A contributor asks, “has sb reported shorter clotting times when using 3.8% (0.129M) sodium citrate tubes than 3.2% (0.109M) tubes? literature and the logic says the opposite.”
Hello, and thank you for your question. I’m unsure of your reference to “sb,” however I agree that it is logical to presume that the 3.8% sodium citrate concentrations used in blue-closure coagulation tubes before 2000 could factitiously prolong prothrombin times and partial thromboplastin times, especially if the tubes were underfilled to 90% or less. Several publications in the late 1990s confirmed this, perhaps the most definitive wereAdcock DM, Kressin DC, Marlar RA, Minimum specimen volume requirements for routine coagulation testing: dependence on citrate concentration. Am J Clin Pathol 1998;109:595–9, and McGlasson DL, A review of variables affecting PTs/INRs. Clin Lab Sci 1999;12):353–8, upon which the recommendations in CLSI H21-A5 are based. Indeed, 3.8% tubes are no longer readily available.

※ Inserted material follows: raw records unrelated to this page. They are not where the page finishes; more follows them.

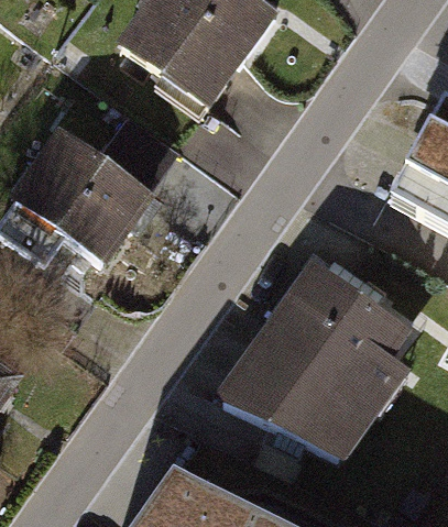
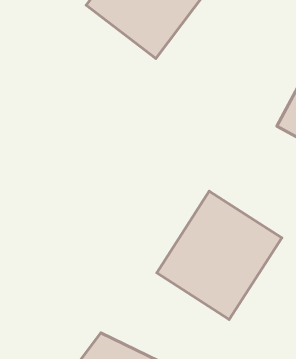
building: [34,136,171,268] -> none

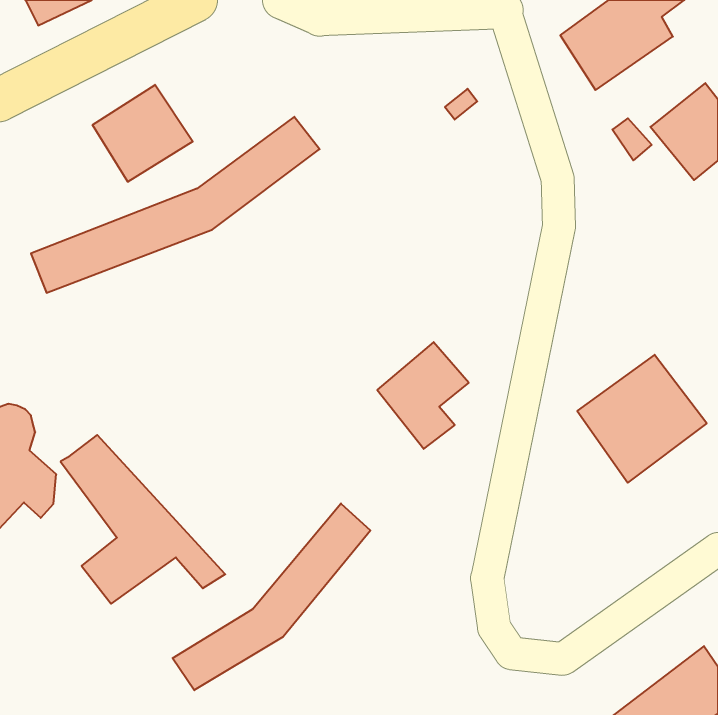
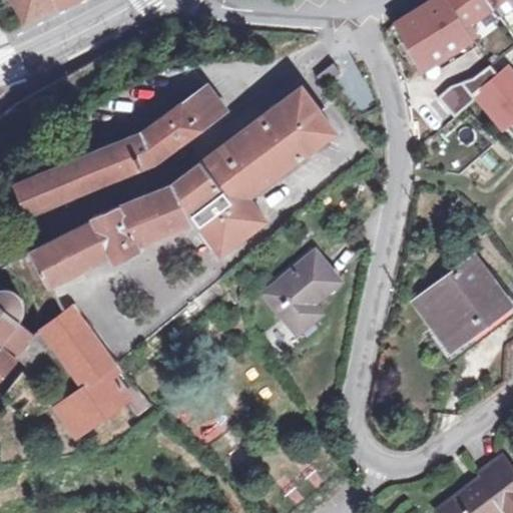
building: [93,85,193,182] -> none
building: none -> [33,87,334,285]
building: [173,503,370,690] -> none

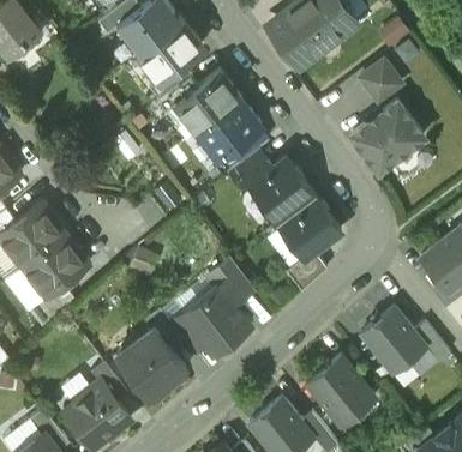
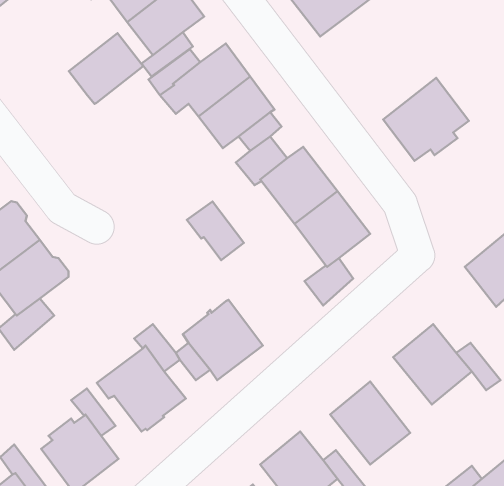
building: [360,60,401,101] -> none
building: none -> [69,33,143,104]
building: [208,257,256,306] -> [187,201,244,260]

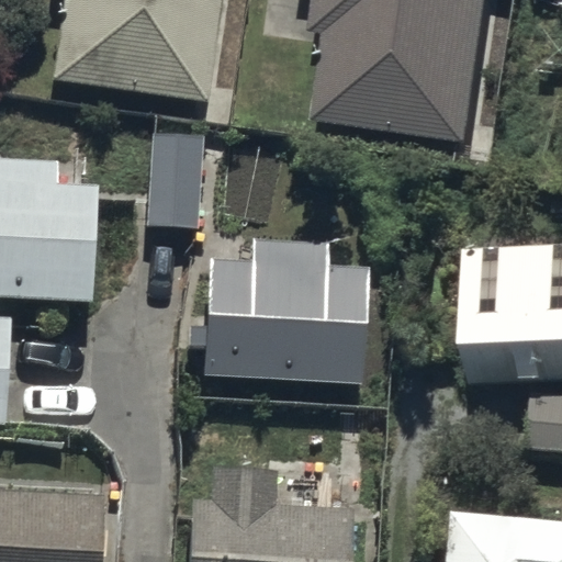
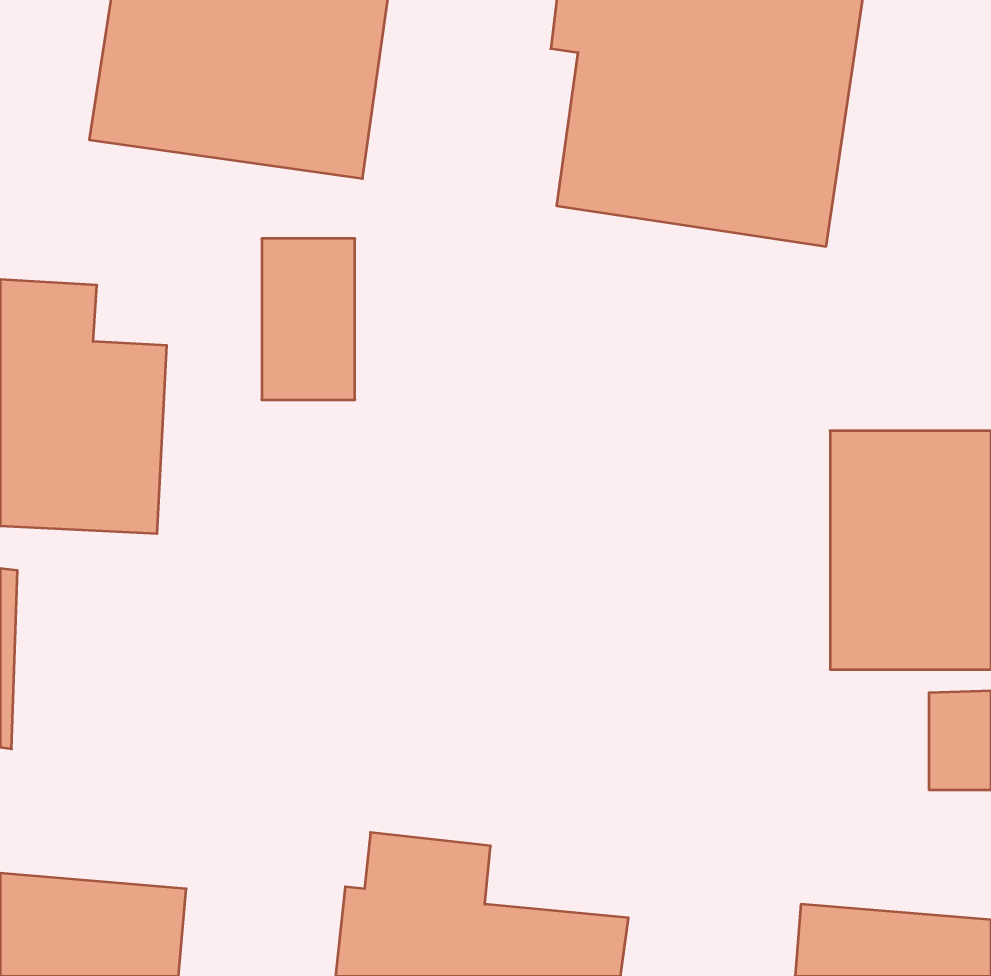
building: [202,239,373,387] -> none

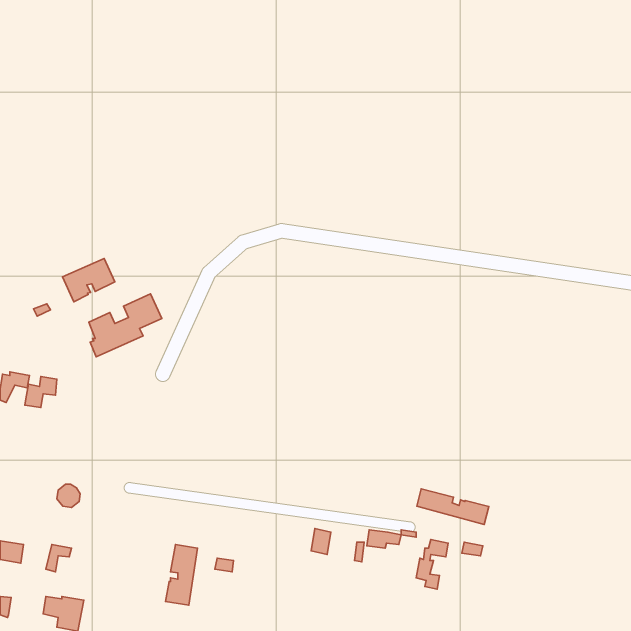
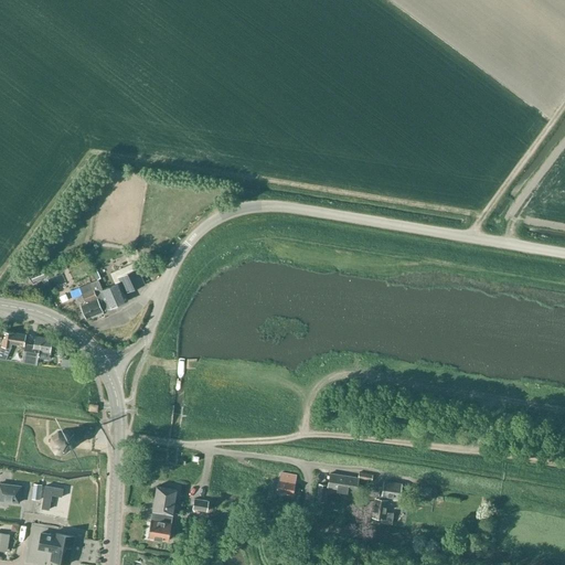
building: [63,259,115,302] -> none
building: [417,489,489,525] -> none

One caveat, the switch from 3.8% to 3.2% sodium citrate was never validated for platelet aggregometry, and there may be instances in which 3.8% citrate provides better clinical efficacy, as documented in McGlasson DL, Shah AD, Fritsma GA. Ability of the INNOVANCE PFA P2Y system to detect clopidogrel-induced ADP receptor blockade in preangiocath individuals. Blood Coagul Fibrinolysis. 2011;22 :583–7. If you choose to act on this concern, you may have to prepare your own tubes. Geo.